In my continuing run through the Penguin Lives Series, I have just finished Abraham Lincoln. What stuck me as I was reading was the similarities between Lincoln and Churchill. Like Churchill, Lincoln's was a hero not because he never failed but because at a crucial moment in history his character made all the difference.
This particular Penguin Life is interesting because Thomas Keneally, a novelist living in Aulstralia, tells it in straight narative form. Keneally is most famous for his novel Schindler's Ark that inspired the film Schindler's List. It is interesting to read a novelist's take on Lincoln's life. Obviously Lincoln's life and times were complex and controversial and so it must have been difficult to tell the story in less than two hundred pages. That Keneally attempts it at all is one of the reasons I like the Penguin Lives series in the first place. Massive biographies and studies of Lincoln, the Civil War, and nineteenth century politics can be quite daunting. A short but fast paced overview of this towering figure is of great value.

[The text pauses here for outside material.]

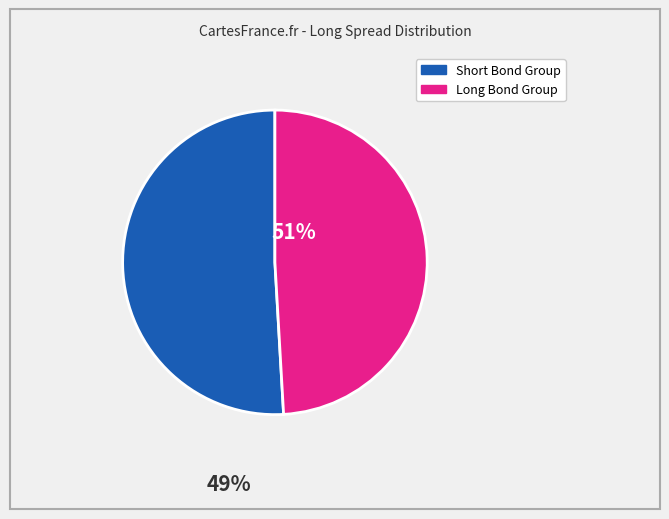

Does any single category account for the majority?

Yes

That said Keneally came up a bit short in parts. Now I am not a Lincoln scholar or even a person that familiar with the time period. Rather, I tried to judge the writing and the organization. The writing is fair overall but at times it seemed forced; like the author is unsure if this is a novel or a history book. Keneally tries to bring in some trivial points to give you a flavor of the time. He frequently mentions the wether on a particular day, for example, even though it bears no relation to the event. It seems odd to mention the fact that it was icy when Lincoln traveled to the Illinois statehouse to take his seat as representative. He also lacks a rhythm when describing Lincoln's early life, the story seems to jump around and Keneally doesn't chart the time frame very well.
The story picks up quite a bit, however, as Lincoln begins to pursue the Presidency in earnest. From the point at which being elected president becomes a real possibility the book picks up pace and flows nicely. The meat of the book is really an enjoyable read. You can follow the press of events as Lincoln becomes president and civil war looms. You read in wonder the pressure and responsibilities that are thrust upon Lincoln's shoulders and can't believe the people he had to put up with in the course of the most dangerous time in American history since the revolutionary war. The political infighting and treachery; the personal difficulties and tragedies; and the violent and devastating events of the Civil War make for an exciting and gripping story - all the more so as they are true.